2. Everyone else feels like they're only pretending to be an artist too!

Apparently a lot of artists feel this way, and I definitely do. I know exactly how I make things, and how much of it is unplanned, accidental, happy mistakes. We doubt our credentials. We compare ourself to people we admire, and we don't think we measure up. But really there is no such thing as "pretending to make art", if you're expressing yourself artistically, and making the best art you know how, you are making art, and you are an artist.

Seriously what the hell Jeannie. Stop all of this tremendous work. 
3. The artists you look up to are not actually magical creatures who easily make masterpieces.

I am definitely guilty of thinking that these people who make the art I have pinned to my illustration board, or my artist friends who I admire so much, are secretly magic. I mean I don't really think they're magic because I don't believe in magic, but I definitely don't picture them as mortal beings slaving away, making mistakes, deleting their mistakes, revising, hating their work, feeling exhausted. I picture them in beautiful studios with charmed lives where every brush stroke is an act of genius and they know all the answers before they even begin. I just picture their successes, not their struggles. But as described in Art & Fear, "Art is made by ordinary people", and in fact ordinary people are the ideal artist because great art needs to include warts and flaws and happy mistakes. If a perfect person made perfect art, why would I care about that? And guess what? I'm an ordinary person, and can therefore make art just like all of my wildly talented friends, like Jeannie Phan and Noreen Rana.

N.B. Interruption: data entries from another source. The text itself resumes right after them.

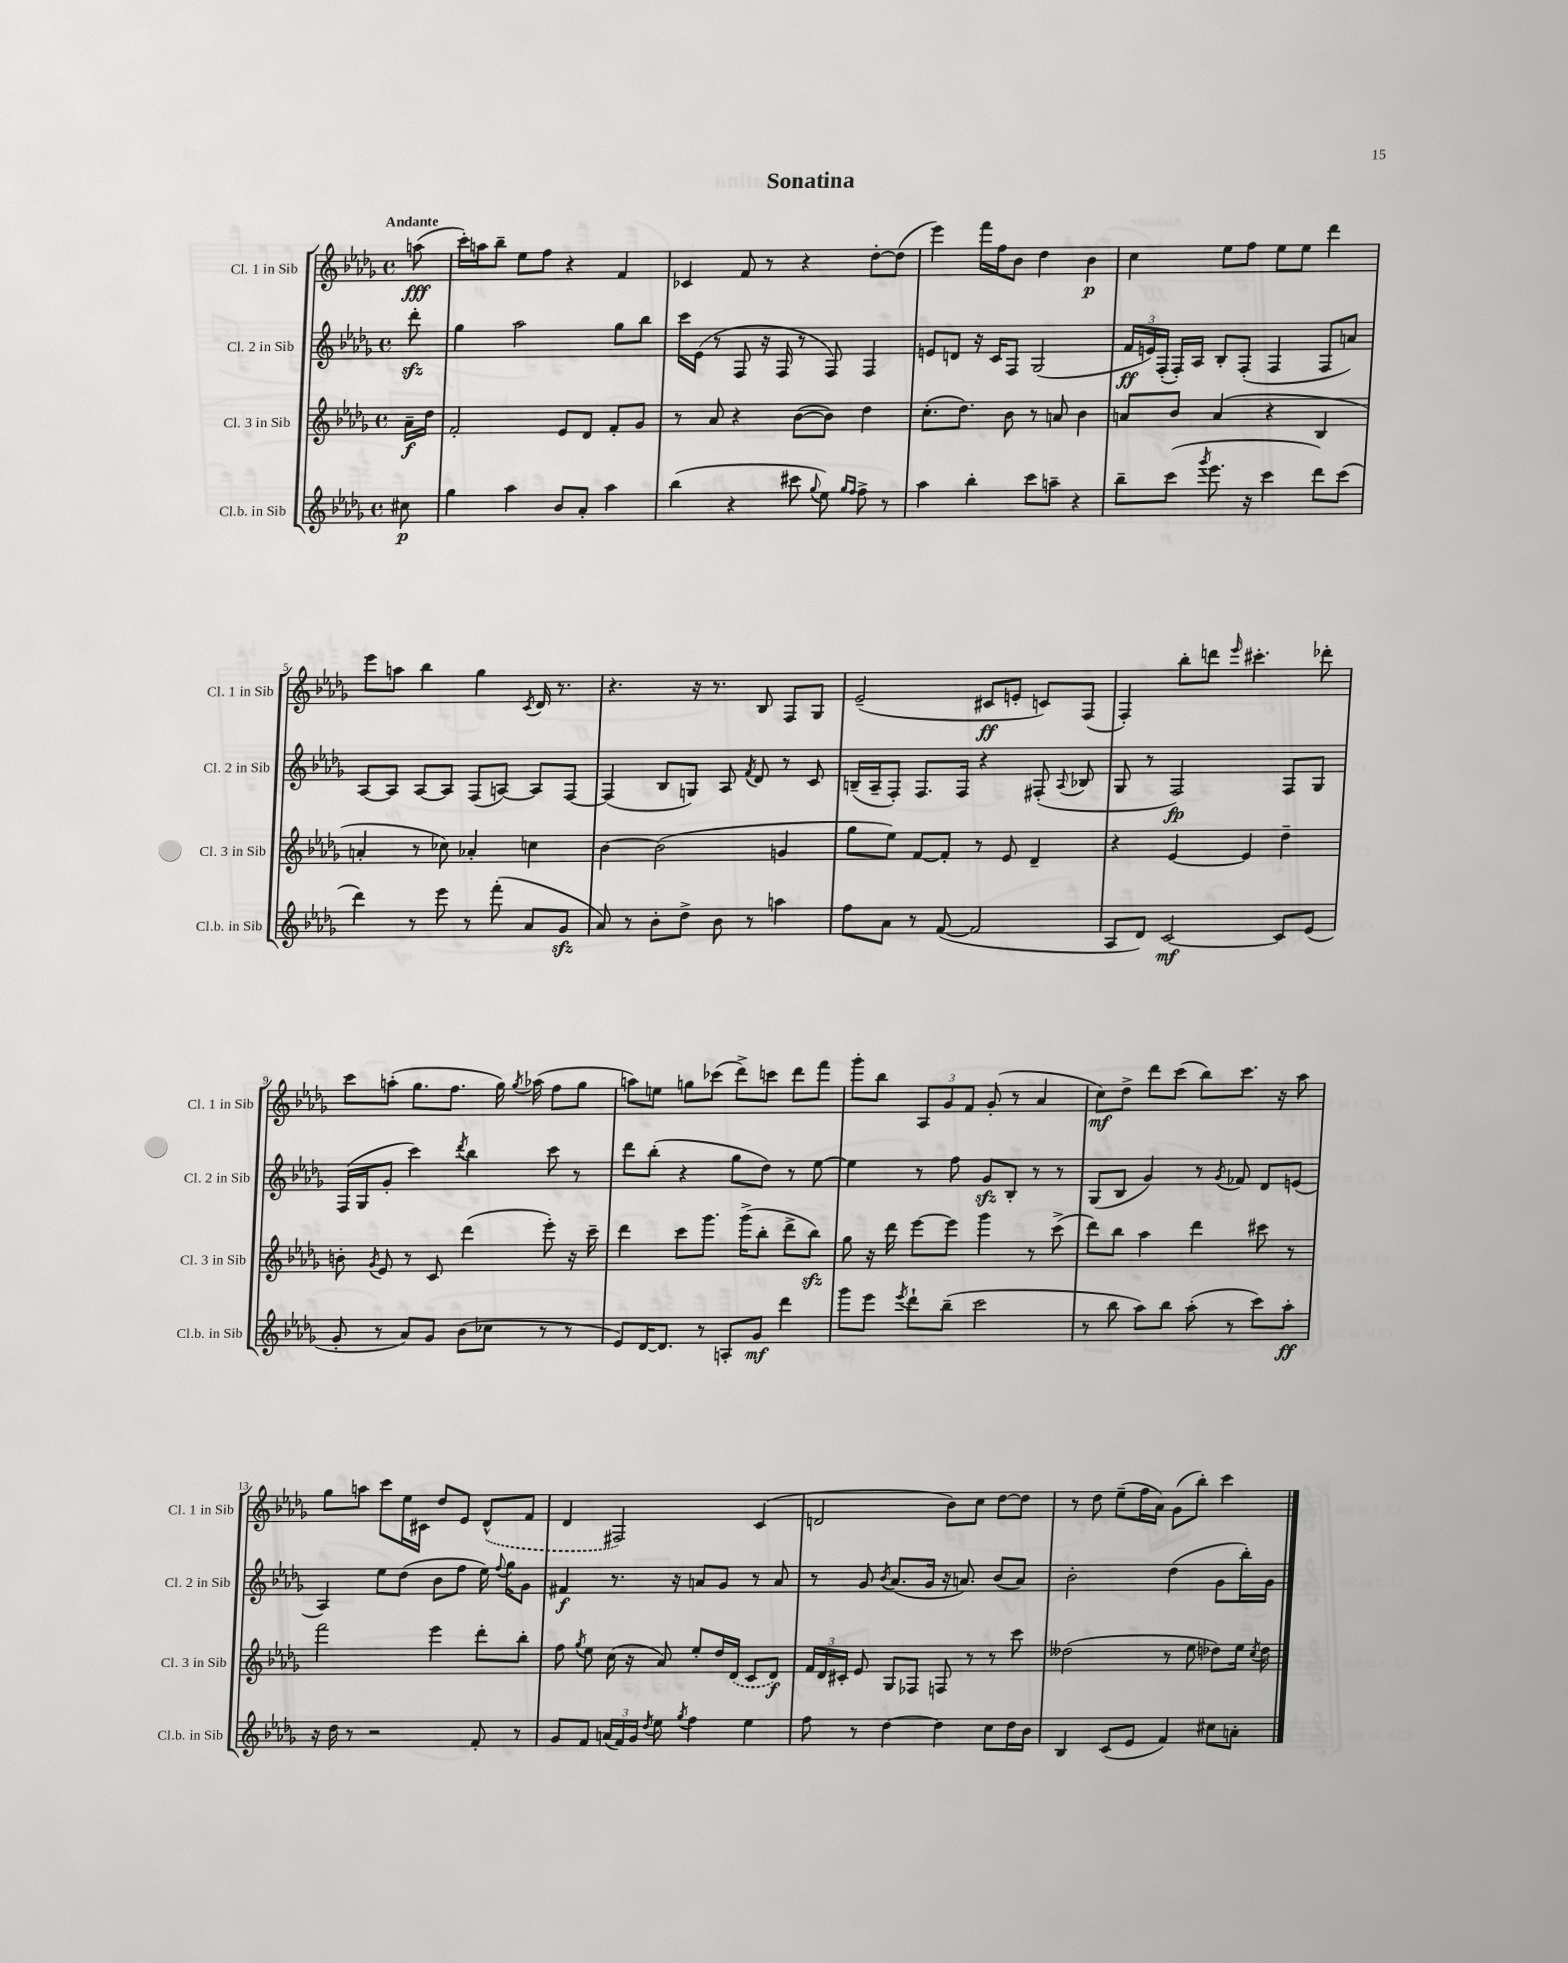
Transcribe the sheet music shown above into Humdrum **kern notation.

**kern	**dynam	**kern	**dynam	**kern	**dynam	**kern	**dynam
*part4	*part4	*part3	*part3	*part2	*part2	*part1	*part1
*staff4	*staff4	*staff3	*staff3	*staff2	*staff2	*staff1	*staff1
*I"Cl.b. in Sib	*	*I"Cl. 3 in Sib	*	*I"Cl. 2 in Sib	*	*I"Cl. 1 in Sib	*
*I'Cl.b. in Sib	*	*I'Cl. 3 in Sib	*	*I'Cl. 2 in Sib	*	*I'Cl. 1 in Sib	*
*clefG2	*	*clefG2	*	*clefG2	*	*clefG2	*
*k[b-e-a-d-g-]	*	*k[b-e-a-d-g-]	*	*k[b-e-a-d-g-]	*	*k[b-e-a-d-g-]	*
*M4/4	*	*M4/4	*	*M4/4	*	*M4/4	*
*met(c)	*	*met(c)	*	*met(c)	*	*met(c)	*
=	=	=	=	=	=	=	=
!	!	!	!	!	!	!LO:TX:a:B:t=Andante	!
8cc#X\	p	16a-~\LL	f	8ddd-zz'\	.	(8aan\	fff
.	.	16dd-\JJ	.	.	.	.	.
=1	=1	=1	=1	=1	=1	=1	=1
4gg-\	.	2f'/	.	4gg-\	.	16ccc'\LL)	.
.	.	.	.	.	.	16aan\J	.
.	.	.	.	.	.	8bb-~\J	.
4aa-\	.	.	.	2aa-\	.	8ee-\L	.
.	.	.	.	.	.	8ff\J	.
8b-/L	.	8e-/L	.	.	.	4r	.
8a-'/J	.	8d-/J	.	.	.	.	.
4aa-\	.	8f'/L	.	8gg-\L	.	4f/	.
.	.	8g-/J	.	8bb-\J	.	.	.
=2	=2	=2	=2	=2	=2	=2	=2
(4bb-\	.	8r	.	16ccc\LL	.	4c-X/	.
.	.	.	.	(16e-\JJ	.	.	.
.	.	8a-/	.	8r	.	.	.
4r	.	4r	.	8F/	.	8f/	.
.	.	.	.	16r	.	8r	.
.	.	.	.	16F/	.	.	.
8ccc#X\	.	([8b-\L	.	8r	.	4r	.
8qqgg-/	.	.	.	.	.	.	.
8ee-\)	.	8b-\J])	.	8F/)	.	.	.
16qqgg-/LL	.	.	.	.	.	.	.
16qqff/JJ	.	.	.	.	.	.	.
8ff^\	.	4dd-\	.	4F/	.	[8dd-'\L	.
8r	.	.	.	.	.	(8dd-\J]	.
=3	=3	=3	=3	=3	=3	=3	=3
4aa-\	.	(8.cc'\L	.	8en/L	.	4eee-\)	.
.	.	.	.	8dn/J	.	.	.
.	.	8.dd-\J)	.	.	.	.	.
4bb-'\	.	.	.	16r	.	16fff\LL	.
.	.	.	.	16c/KL	.	16ff\J	.
.	.	8b-\	.	8F/J	.	8b-\J	.
8ccc\L	.	8r	.	(2G-/	.	4dd-\	.
8aan~\J	.	8an/	.	.	.	.	.
4r	.	4b-\	.	.	.	4b-\	p
=4	=4	=4	=4	=4	=4	=4	=4
8bb-~\L	.	8an/L	.	24f/LL	ff	4cc\	.
.	.	.	.	24en/)	.	.	.
.	.	.	.	(24F'/JJ	.	.	.
(8ccc\J	.	8b-/J	.	16F'/LL)	.	.	.
.	.	.	.	16A-/JJ	.	.	.
8qggg-/	.	.	.	.	.	.	.
8.eee-\	.	(4a/	.	8B-'/L	.	8ee-\L	.
.	.	.	.	(8F'/J	.	8ff\J	.
16r	.	.	.	.	.	.	.
4ccc\	.	4r	.	4F/	.	8ee-\L	.
.	.	.	.	.	.	8ee-\J	.
8ddd-\L)	.	4B-/	.	8F/L	.	4ddd-\	.
(8ccc\J	.	.	.	8an/J)	.	.	.
!!LO:LB:g=z
=5	=5	=5	=5	=5	=5	=5	=5
4ddd-\)	.	4an'/	.	[8A-/L	.	8eee-\L	.
.	.	.	.	8A-/J]	.	8aan\J	.
8r	.	8r	.	[8A-/L	.	4bb-\	.
8eee-\	.	8cc-X\)	.	8A-/J]	.	.	.
8r	.	4a-X'/	.	(8F/L	.	4gg-\	.
(8fff'\	.	.	.	[8An/J)	.	.	.
.	.	.	.	.	.	8qc/	.
8a-/L	.	4ccn\	.	8A/L]	.	16d-/	.
.	.	.	.	.	.	8.r	.
8g-zz/J	.	.	.	[8F/J	.	.	.
=6	=6	=6	=6	=6	=6	=6	=6
8a-/)	.	[4b-\	.	(4F/]	.	4.r	.
8r	.	.	.	.	.	.	.
8b-'\L	.	(2b-\]	.	8B-/L	.	.	.
8dd-^\J	.	.	.	8Gn/J)	.	16r	.
.	.	.	.	.	.	8.r	.
8b-\	.	.	.	8A-/	.	.	.
.	.	.	.	8qf/	.	.	.
8r	.	.	.	8d-/	.	8B-/	.
4aan\	.	4gn/	.	8r	.	8F/L	.
.	.	.	.	8c/	.	8G-/J	.
=7	=7	=7	=7	=7	=7	=7	=7
8ff\L	.	8gg-\L	.	(16Bn~/LL	.	(2e-~/	.
.	.	.	.	16A-~/J	.	.	.
8a-\J	.	8ee-\J)	.	8F'/J)	.	.	.
8r	.	[8f/L	.	8.F/L	.	.	.
([8f/	.	8f'/J]	.	.	.	.	.
.	.	.	.	16F/Jk	.	.	.
2f/]	.	8r	.	4r	.	8c#X/L	ff
.	.	8e-/	.	.	.	8en'/J	.
.	.	4d-~/	.	(8F#X'/	.	8cn/L)	.
.	.	.	.	8qqA-/	.	.	.
.	.	.	.	8B-X/	.	(8F/J	.
=8	=8	=8	=8	=8	=8	=8	=8
8A-/L	.	4r	.	8G-/	.	4F'/)	.
8d-/J)	.	.	.	8r	.	.	.
[2c/	mf	[4e-/	.	2F/)	fp	8bb-'\L	.
.	.	.	.	.	.	8dddn\J	.
.	.	.	.	.	.	16qqeee-/	.
.	.	4e-/]	.	.	.	4.ccc#X'\	.
8c/L]	.	4dd-~\	.	8F/L	.	.	.
(8e-/J	.	.	.	8G-/J	.	8ddd-X'\	.
!!LO:LB:g=z
=9	=9	=9	=9	=9	=9	=9	=9
8g-'/	.	8bn'\	.	(16F/LL	.	8ccc\L	.
.	.	.	.	16G-/J	.	.	.
.	.	8qg-/	.	.	.	.	.
8r	.	8e-/	.	8g-'/J	.	(8aan'\J	.
8a-/L)	.	8r	.	4ccc\)	.	8.gg-\L	.
8g-/J	.	8c/	.	.	.	.	.
.	.	.	.	.	.	8.ff\J	.
.	.	.	.	8qddd-/	.	.	.
(8b-\L	.	(4ddd-\	.	4bb-\	.	.	.
8cc-X\J	.	.	.	.	.	16gg-\)	.
.	.	.	.	.	.	8qgg-/	.
.	.	.	.	.	.	(16aa-X\	.
8r	.	8eee-'\)	.	8ccc\	.	8ff\L	.
8r	.	16r	.	8r	.	8gg-\J	.
.	.	16ccc~\	.	.	.	.	.
=10	=10	=10	=10	=10	=10	=10	=10
8e-/L)	.	4ddd-\	.	8ddd-\L	.	8aan\L)	.
[16d-/K	.	.	.	(8bb-'\J	.	8een\J	.
8.d-/J]	.	.	.	.	.	.	.
.	.	8ccc\L	.	4r	.	8ggn\L	.
8r	.	8.ggg-\J	.	.	.	(8ccc-X\J	.
8An'/L	.	.	.	8gg-\L	.	8ddd-^\L)	.
.	.	(16ggg-^\KL	.	.	.	.	.
8g-/J	mf	8bb-'\J	.	8dd-\J)	.	8cccn\J	.
4ddd-\	.	8ddd-^\L	.	8r	.	8ddd-\L	.
.	.	8bb-zz\J)	.	[8ee-\	.	8fff\J	.
=11	=11	=11	=11	=11	=11	=11	=11
8ggg-\L	.	8gg-\	.	4ee-\]	.	8ggg-'\L	.
8eee-\J	.	16r	.	.	.	8bb-\J	.
.	.	16ddd-\	.	.	.	.	.
8qeee-/	.	.	.	.	.	.	.
8ddd-`\L	.	[8eee-\L	.	8r	.	12A-/L	.
.	.	.	.	.	.	12g-/	.
(8bb-~\J	.	8eee-\J]	.	8ff\	.	.	.
.	.	.	.	.	.	12f/J	.
2ccc\	.	4ggg-\	.	8g-zz/L	.	(8g-'/	.
.	.	.	.	8B-'/J	.	8r	.
.	.	8r	.	8r	.	4a-/	.
.	.	(8ccc^\	.	8r	.	.	.
=12	=12	=12	=12	=12	=12	=12	=12
8r	.	8ddd-\L)	.	(8G-/L	.	8cc\L)	mf
8bb-\	.	8bb-\J	.	8B-/J	.	8dd-^\J	.
8aa-\L)	.	4aa-\	.	4g-/)	.	8ddd-\L	.
8bb-\J	.	.	.	.	.	(8ccc\J	.
(8aa-'\	.	4ddd-\	.	8r	.	8bb-\L)	.
.	.	.	.	8qg-/	.	.	.
8r	.	.	.	8f-X/	.	8.ccc\J	.
8ccc\L)	.	8ccc#X\	.	8d-/L	.	.	.
.	.	.	.	.	.	16r	.
8aa-'\J	ff	8r	.	(8en/J	.	8aa-\	.
!!LO:LB:g=z
=13	=13	=13	=13	=13	=13	=13	=13
16r	.	2fff\	.	4A-/)	.	8gg-\L	.
16dd-\	.	.	.	.	.	.	.
8r	.	.	.	.	.	8aan\J	.
2r	.	.	.	8ee-\L	.	8ccc\L	.
.	.	.	.	(8dd-\J	.	16ee-\L	.
.	.	.	.	.	.	16c#X\JJ	.
.	.	4eee-\	.	8b-\L	.	8dd-/L	.
.	.	.	.	8ff\J	.	8e-/J	.
8f'/	.	8ddd-'\L	.	16ee-\)	.	(8d-^^/L	.
.	.	.	.	8qqff/	.	.	.
.	.	.	.	16gg-\KL	.	.	.
8r	.	8bb-'\J	.	8g-\J	.	8f/J	.
=14	=14	=14	=14	=14	=14	=14	=14
8g-/L	.	8ff\	.	4f#X/	f	4d-/	.
.	.	8qgg-/	.	.	.	.	.
8f/J	.	8ee-\	.	.	.	.	.
(24an/LL	.	(16cc\	.	8.r	.	2F#X/)	.
24f/)	.	.	.	.	.	.	.
.	.	16r	.	.	.	.	.
24g-/JJ	.	.	.	.	.	.	.
8qdd-/	.	.	.	.	.	.	.
8ee-\	.	8a-/)	.	.	.	.	.
.	.	.	.	16r	.	.	.
8qgg-/	.	.	.	.	.	.	.
4ff\	.	8ee-'/L	.	8an/L	.	.	.
.	.	16dd-/L	.	8g-/J	.	.	.
.	.	(16d-/JJ	.	.	.	.	.
4ee-\	.	8c/L	.	8r	.	(4c/	.
.	.	8d-/J)	f	8a/	.	.	.
=15	=15	=15	=15	=15	=15	=15	=15
8ff\	.	24f/LL	.	8r	.	2dn/	.
.	.	24d-/	.	.	.	.	.
.	.	24c#X'/JJ	.	.	.	.	.
8r	.	8e-/	.	8g-/	.	.	.
.	.	.	.	8qb-/	.	.	.
[4dd-\	.	8G-/L	.	(8.a-/L	.	.	.
.	.	8F-X/J	.	.	.	.	.
.	.	.	.	16g-/Jk	.	.	.
4dd-\]	.	8Fn/	.	16r	.	8b-\L)	.
.	.	.	.	8.an/)	.	.	.
.	.	8r	.	.	.	8cc\J	.
8cc\L	.	8r	.	(8b-/L	.	[8dd-\L	.
16dd-\L	.	8ccc\	.	8a/J)	.	8dd-\J]	.
16b-\JJ	.	.	.	.	.	.	.
=16	=16	=16	=16	=16	=16	=16	=16
4B-/	.	(2dd--X\	.	2b-'\	.	8r	.
.	.	.	.	.	.	8dd-\	.
(8c/L	.	.	.	.	.	(8ee-~\L	.
8e-/J	.	.	.	.	.	16ff\L	.
.	.	.	.	.	.	16a-\JJ)	.
4f/)	.	8r	.	(4dd-\	.	(8g-\L	.
.	.	8ee-\	.	.	.	8bb-'\J)	.
8cc#X\L	.	8dd-X\L)	.	8g-\L	.	4ccc\	.
8an'\J	.	16ee-\Jk	.	16bb-'\L)	.	.	.
.	.	8qcc/	.	.	.	.	.
.	.	16dd-\	.	16g-\JJ	.	.	.
==	==	==	==	==	==	==	==
*-	*-	*-	*-	*-	*-	*-	*-
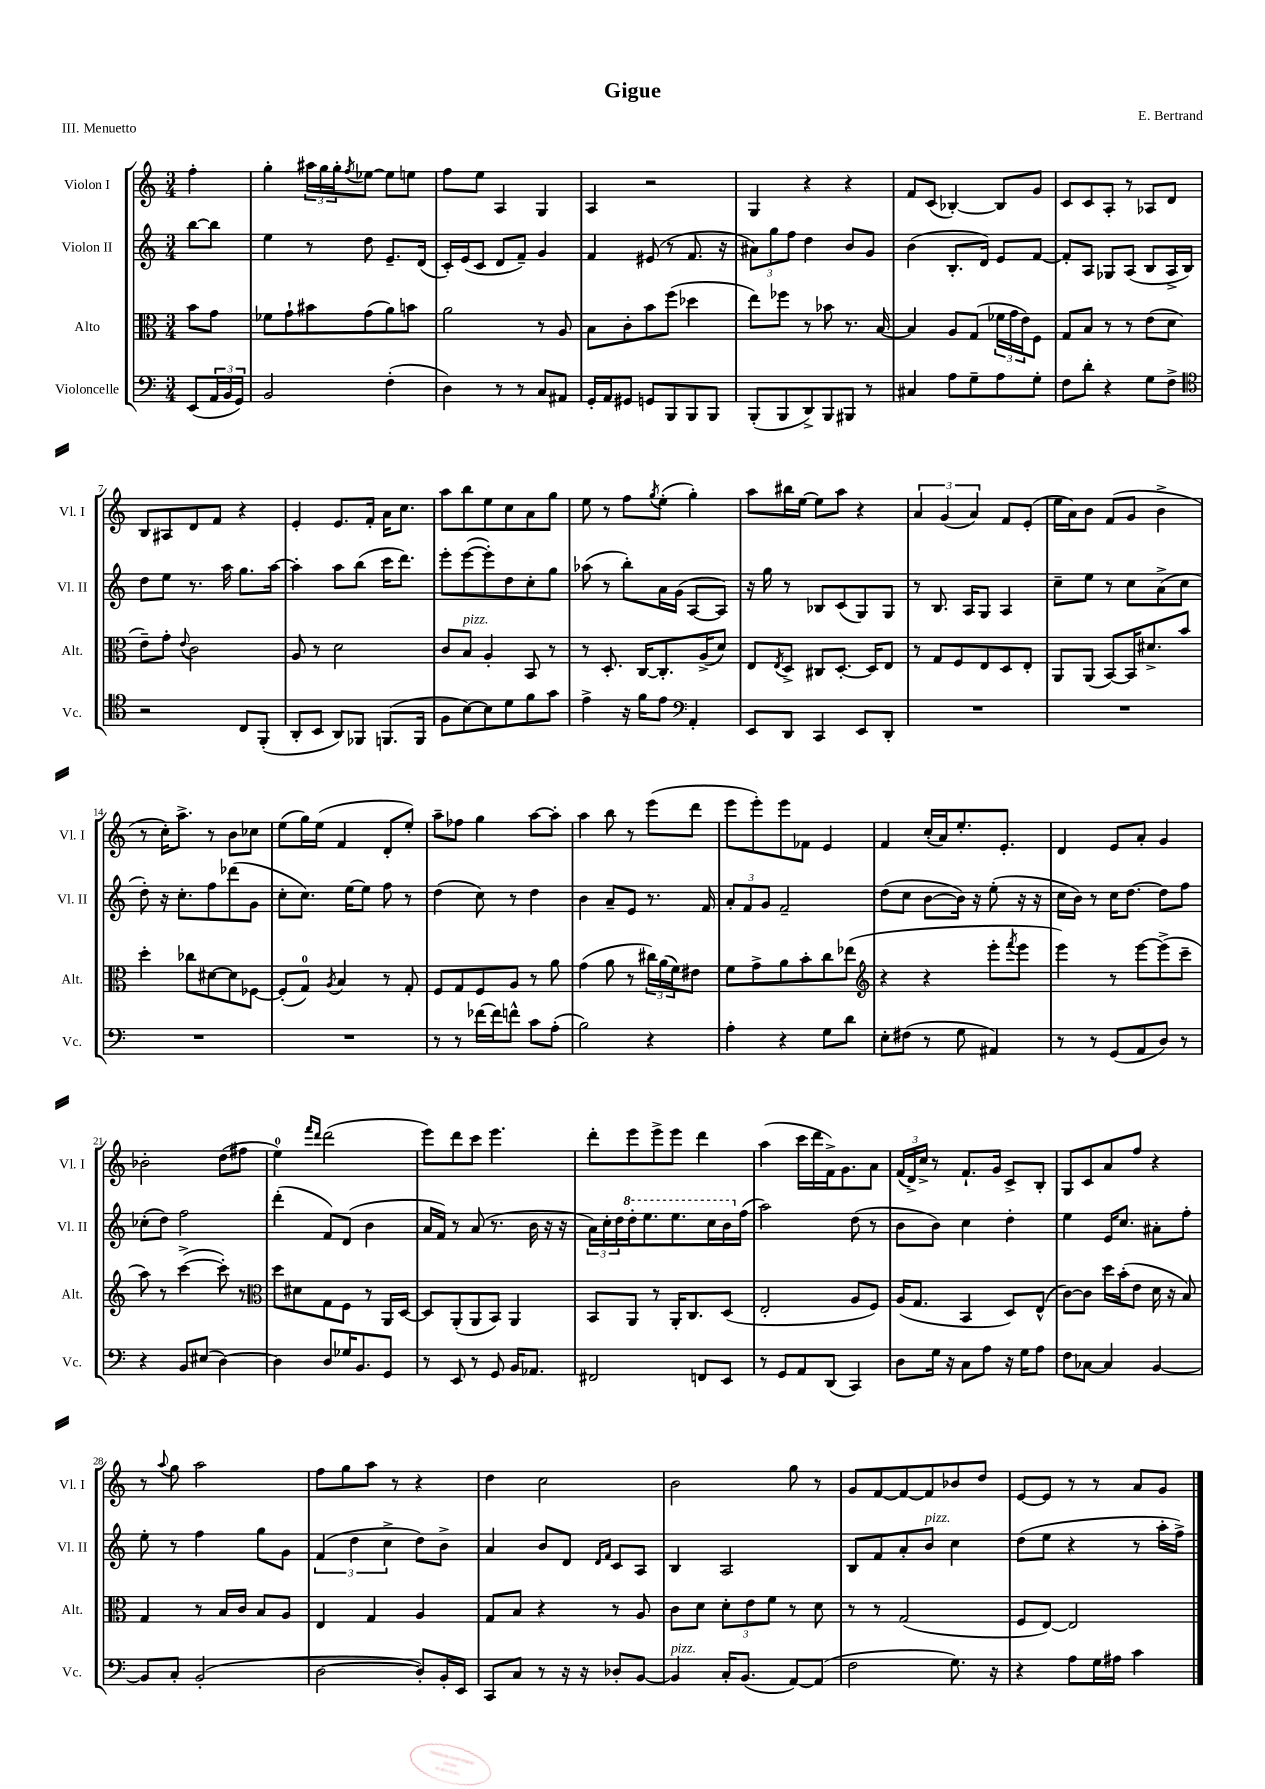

4. Striving for perfection is dumb and harmful to your work.

Making mistakes is really scary. But it is important for artistic growth. If you try to avoid making mistakes, you will either stop making art, because if you aren't making anything there is no way you can mess it up, or you will stick to things you know you can do really well, and never challenge yourself. This is bad. Your mistakes show you what you need to improve on in your next piece. They are helpful and awesome, and being perfect is probably overrated and boring anyway.